The explicit use of the terms “shared decision making” (SDM) or “participatory decision making” in the description of the intervention or information indicating that patients were involved in making a decision about treatment according to the first criterion of Charles et al. (Box) (14)
Fulfillment of at least one additional SDM criterion according to Charles et al. (14)
Assessment of patient-relevant, disease-related outcomes.

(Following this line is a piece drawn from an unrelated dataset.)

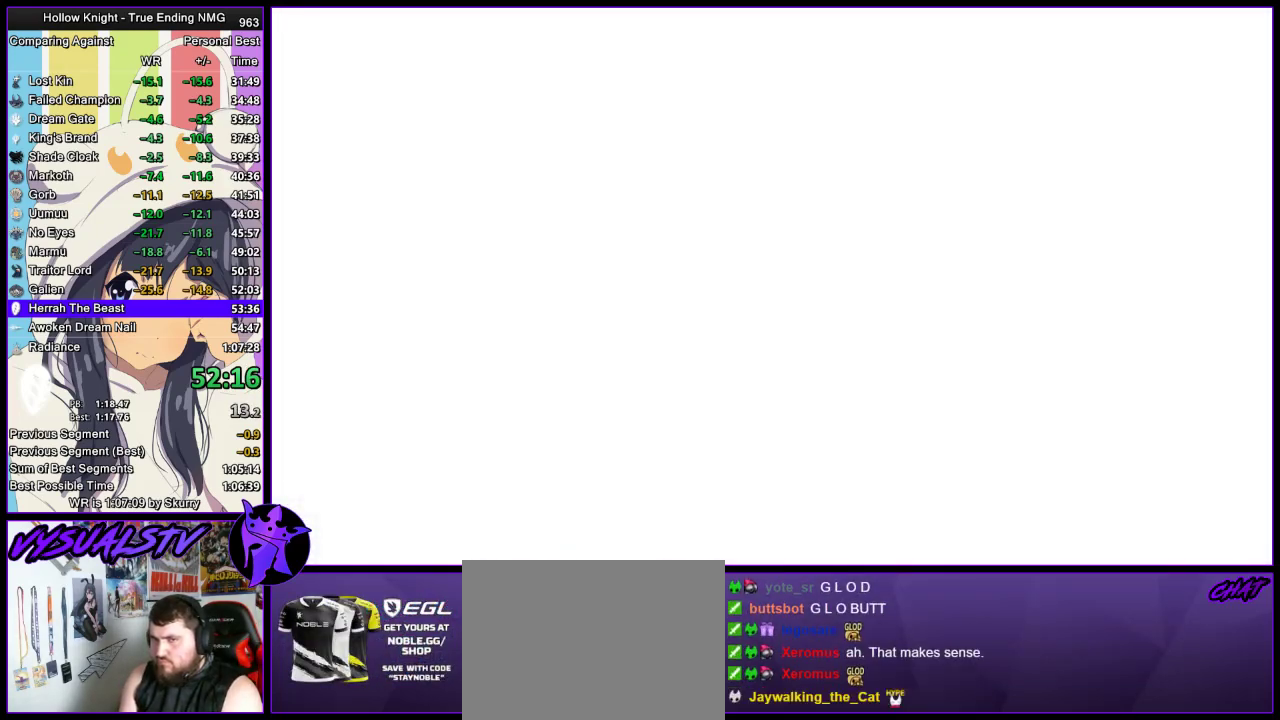
{"buttons": ["CROSS"], "left_stick": "center", "right_stick": "center", "events": [[33, "CROSS", "up"], [67, "DPAD_UP", "up"], [100, "CROSS", "down"], [133, "SQUARE", "down"], [167, "DPAD_UP", "down"], [167, "SQUARE", "up"], [200, "CROSS", "up"], [200, "DPAD_UP", "up"], [267, "CROSS", "down"], [300, "DPAD_UP", "down"], [300, "SQUARE", "down"], [333, "SQUARE", "up"], [367, "CROSS", "up"], [367, "DPAD_UP", "up"], [433, "CROSS", "down"], [433, "DPAD_UP", "down"], [467, "SQUARE", "down"], [500, "DPAD_UP", "up"], [500, "SQUARE", "up"]]}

Box. Four criteria for shared decision making (14).
At least two parties (patient and doctor) are involved in the process.
They share information.
Both parties undertake steps to achieve a consensus regarding treatment preferences.
They agree on a form of treatment, which is then initiated.
The Charles criteria were applied in accordance with Joosten et al., among others (4). As patient-relevant, disease-related outcomes we considered parameters that were directly related to disease-dependent wellbeing or to a patient’s prognosis (Tables 1 and 2, eTables 1 and 2). We did not consider outcomes that related explicitly to the communication between doctor and patient—for example, the degree of informedness or satisfaction with the information—the doctor–patient relationship in general—such as the satisfaction of a patient with his/her doctor—or patient participation itself—for example, the number of questions asked by patients.
Table 1. Studies in which the interventions improved patient-relevant outcomes compared with control groups.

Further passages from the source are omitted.